The Times Literary Supplement of 22 July, 2016 holds forth on Companions and Handbooks — basically edited collections of essays on some more or less coherent theme.

“Like ‘Companion’, ‘Handbook’ is a term that cleverly suggests usefulness but is careful to make no promise of being either comprehensive or even, within a narrower field, systematic. The absence it points to is that of the near-extinct megafauna of reference publishing forms, the single-subject encyclopedia, which could have encompassed a thousand extended essays rather than just fifty to deliver something both comprehensive and systematic. Wikipedia is only one reason for its disappearance, though it is still far from matching the depth and range of coverage that used to be found in such works. More fundamental is the demand for unrealistic levels of profitability and shorter return times by shareholders who would just as happily invest in pork futures. Handbooks and Companions are simply the best substitutes publishers could, within their limited powers, devise, sad mourners huddled around the graveside of the big beast.”

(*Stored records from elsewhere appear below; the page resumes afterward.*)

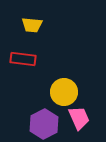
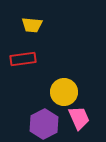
red rectangle: rotated 15 degrees counterclockwise
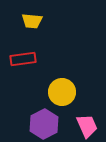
yellow trapezoid: moved 4 px up
yellow circle: moved 2 px left
pink trapezoid: moved 8 px right, 8 px down
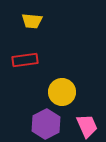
red rectangle: moved 2 px right, 1 px down
purple hexagon: moved 2 px right
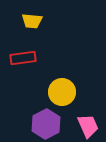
red rectangle: moved 2 px left, 2 px up
pink trapezoid: moved 1 px right
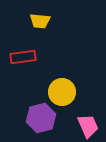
yellow trapezoid: moved 8 px right
red rectangle: moved 1 px up
purple hexagon: moved 5 px left, 6 px up; rotated 12 degrees clockwise
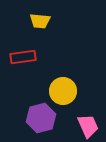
yellow circle: moved 1 px right, 1 px up
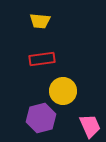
red rectangle: moved 19 px right, 2 px down
pink trapezoid: moved 2 px right
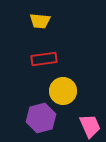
red rectangle: moved 2 px right
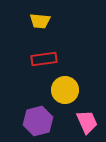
yellow circle: moved 2 px right, 1 px up
purple hexagon: moved 3 px left, 3 px down
pink trapezoid: moved 3 px left, 4 px up
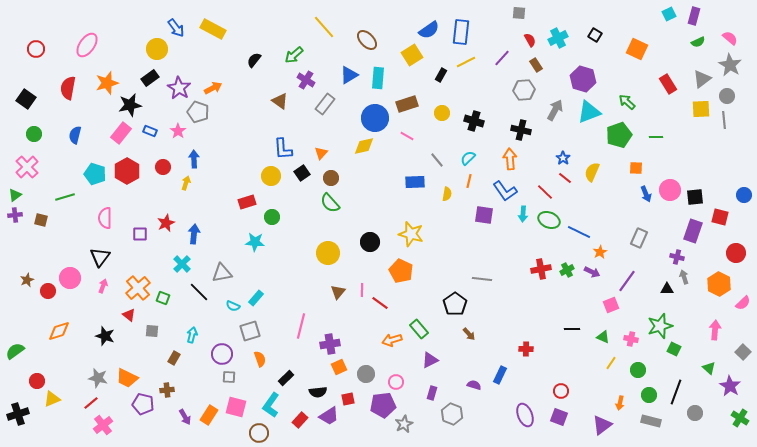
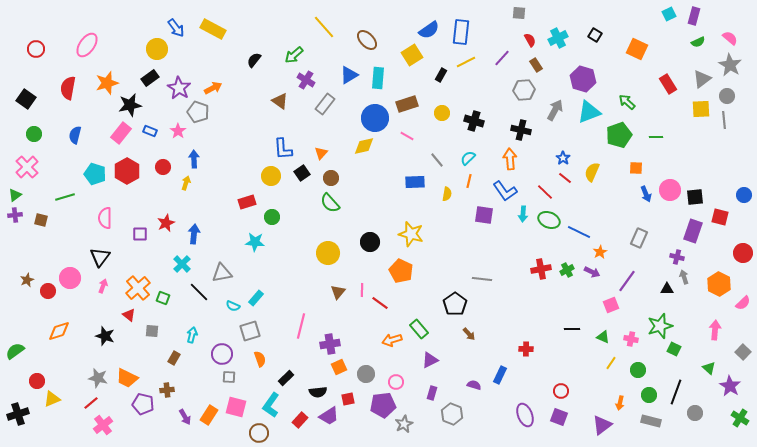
red circle at (736, 253): moved 7 px right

Well, there’s a lot to argue with in that paragraph; or more efficiently not much to agree with. We are not “sad mourners” huddled around any grave. There is no grave. The encyclopedia, far from being near extinct has in fact, undergone an evolution and has sprouted wings, taking to the air, and is now flitting about happily somewhere in the cloud. Encyclopedias are still being created; it’s true they probably won’t be printed in future, but they are providing masses of data for the on-line researcher. These resources may mostly be hidden behind paywalls, but many of your libraries may have access. It’s only fair to blame Wikipedia to the extent that Wikipedia typifies the world of on-line reference. But it’s not Wikipedia’s fault that we don’t print encyclopedias any more: Wikipedia is merely another manifestation of the same phenomenon.

Now whether The Oxford Handbook of Names and Naming, the subject of the TLS review, is really a frustrated Encyclopedia of Onomastics is to be doubted. Those multi-volume encyclopedias used to deal with subjects a bit wider than onomastics: say Linguistics or even Applied Linguistics. The Oxford Handbooks is an informal series, as too is The Oxford Companions. I have no idea how much discussion there is in Walton Street as to what constitutes the distinction between them, but I can report that the OED defines “companion” in this sense as “A handbook or reference book on a specific subject” which really makes the difference clear! The OUP website tells us “Oxford Companions combine the functionality of a subject dictionary with the breadth and scope of an encyclopedia. Their lively, accessible, and informative style makes them readable and entertaining”, which seems to confuse the issue rather than clarify. To my mind a Handbook is liable to be more of a potted collection of factual pieces for the undergraduate, whereas a Companion suggests more of an impressionistic background resource. You might be expected to read a Companion and to refer to a Handbook: but of course there’s really no hard and fast boundary between them. I imagine my uncle settling down before a nice fire picking up his Companion to Dickens and enjoying an essay on Dickens’ techniques of naming characters, or his reading tours, or his theatrical proclivities.

And who are these investors, greedy for returns? Oxford University Press is blessed not to have shareholders and I don’t believe the University would recognize itself in this characterisation, but even publishers who do have them would never think their investors as being inclined “to just as happily invest in pork futures”. Any investor with a wish “for unrealistic levels of profitability and shorter return times” is not likely to be investing in book publishing in the first place. Our profits are unfortunately only too “realistic” and rather long term.